BAWAG-Prozess zu Ende: Elsner empört über Flöttl-Freispruch
Flöttl und Co. können aufatmen: Im BAWAG-Prozess sind nun alle Freisprüche rechtskräftig, weil die Staatsanwaltschaft ihre Berufung zurückgezogen hat. Damit ist der seit 2007 laufende Prozess zu Ende. Ex-Bankchef Elsner, er musste als einziger der Angeklagten bisher in Haft, reagierte empört: „Flöttl hat nicht spekuliert, sondern gestohlen.“
Wien - Der BAWAG-Strafprozess ist nach fast sechs Jahren zu Ende. Die Urteile im zweiten Verfahren wurden rechtskräftig, weil die Staatsanwaltschaft auf die Berufung gegen die Freisprüche von Richter Christian Böhm verzichtet hat. Dies teilte eine Sprecherin der Staatsanwaltschaft Wien am Mittwochnachmittag mit. Damit bleibt der Spekulant Wolfgang Flöttl unbescholten, während Ex-BAWAG-Chef Helmut Elsner die Höchststrafe von zehn Jahren bekam, von denen er viereinhalb Jahre abgesessen hat.

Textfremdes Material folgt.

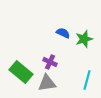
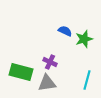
blue semicircle: moved 2 px right, 2 px up
green rectangle: rotated 25 degrees counterclockwise
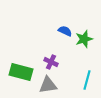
purple cross: moved 1 px right
gray triangle: moved 1 px right, 2 px down
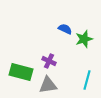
blue semicircle: moved 2 px up
purple cross: moved 2 px left, 1 px up
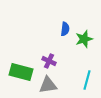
blue semicircle: rotated 72 degrees clockwise
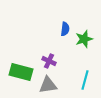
cyan line: moved 2 px left
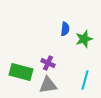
purple cross: moved 1 px left, 2 px down
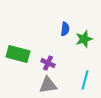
green rectangle: moved 3 px left, 18 px up
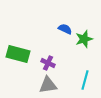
blue semicircle: rotated 72 degrees counterclockwise
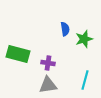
blue semicircle: rotated 56 degrees clockwise
purple cross: rotated 16 degrees counterclockwise
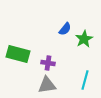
blue semicircle: rotated 48 degrees clockwise
green star: rotated 12 degrees counterclockwise
gray triangle: moved 1 px left
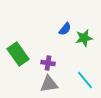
green star: moved 1 px up; rotated 18 degrees clockwise
green rectangle: rotated 40 degrees clockwise
cyan line: rotated 54 degrees counterclockwise
gray triangle: moved 2 px right, 1 px up
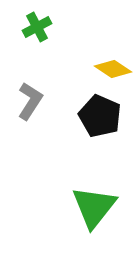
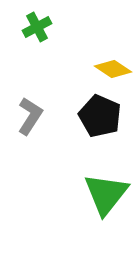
gray L-shape: moved 15 px down
green triangle: moved 12 px right, 13 px up
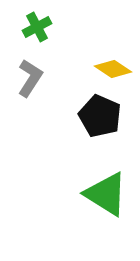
gray L-shape: moved 38 px up
green triangle: rotated 36 degrees counterclockwise
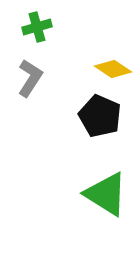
green cross: rotated 12 degrees clockwise
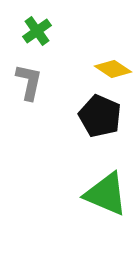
green cross: moved 4 px down; rotated 20 degrees counterclockwise
gray L-shape: moved 1 px left, 4 px down; rotated 21 degrees counterclockwise
green triangle: rotated 9 degrees counterclockwise
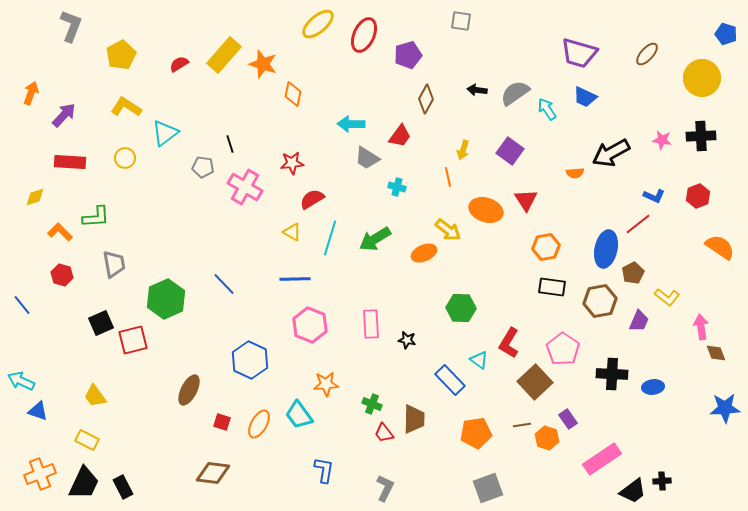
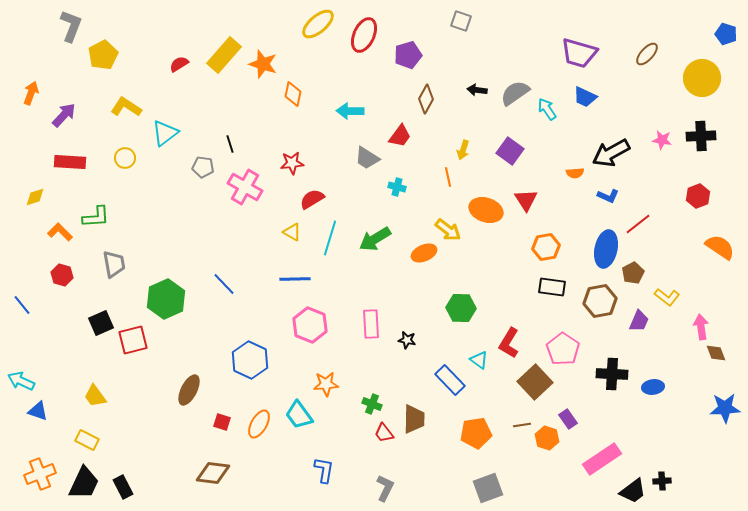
gray square at (461, 21): rotated 10 degrees clockwise
yellow pentagon at (121, 55): moved 18 px left
cyan arrow at (351, 124): moved 1 px left, 13 px up
blue L-shape at (654, 196): moved 46 px left
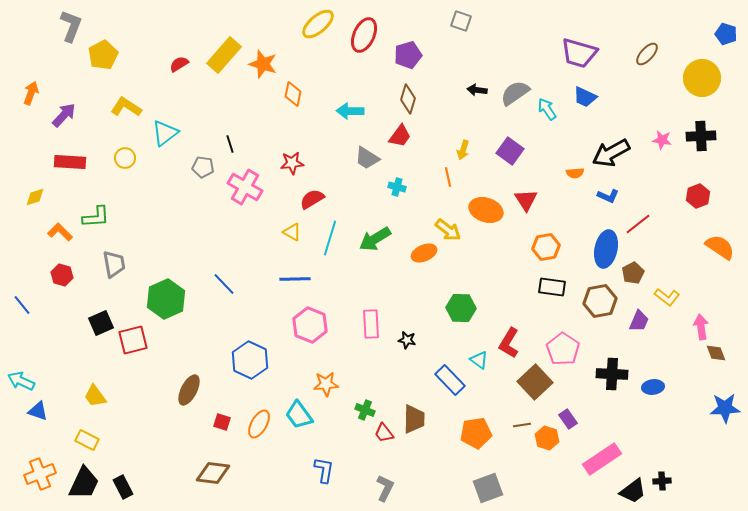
brown diamond at (426, 99): moved 18 px left; rotated 12 degrees counterclockwise
green cross at (372, 404): moved 7 px left, 6 px down
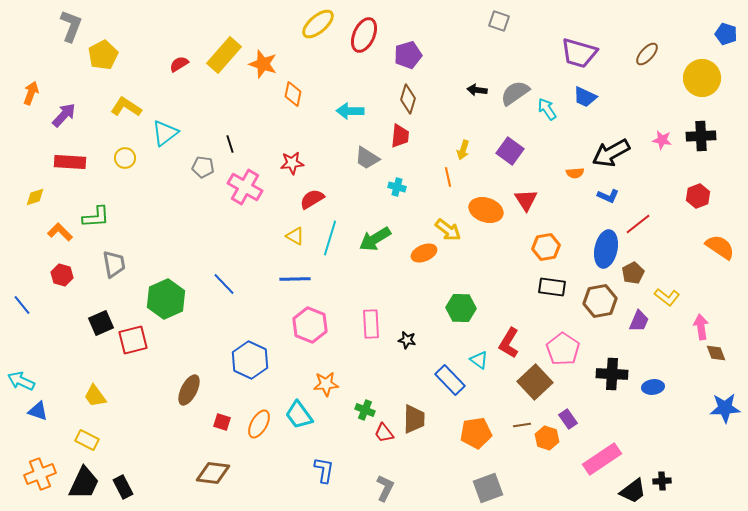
gray square at (461, 21): moved 38 px right
red trapezoid at (400, 136): rotated 30 degrees counterclockwise
yellow triangle at (292, 232): moved 3 px right, 4 px down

Rechtskräftig sind nun auch die Freisprüche für die Ex-Vorstände Hubert Kreuch, Josef Schwarzecker und den Wirtschaftsprüfer Robert Reiter. Ex-BAWAG-Aufsichtsratspräsident Günter Weninger erhielt ein Monat bedingt, die Strafe hat er nicht bekämpft, da er ja ein Geständnis über die Bilanzdelikte ablegte, so sein Anwalt Richard Soyer.
Schon im ersten Verfahren hatte Ex-BAWAG-Chef Johann Zwettler fünf Jahre Haft erhalten, er ist aber aus gesundheitlichen Gründen haftunfähig und war auch keinen Tag im Gefängnis. Ex-BAWAG-Generalsekretär Peter Nakowitz erhielt drei Jahre unbedingt. Auch Nakowitz war bisher nicht im Gefängnis, er strebt eine Wiederaufnahme des Verfahrens und einen Haftaufschub an. Damit hat bisher nur Elsner das Haftübel verspürt. Derzeit ist er aus Gesundheitsgründen haftunfähig.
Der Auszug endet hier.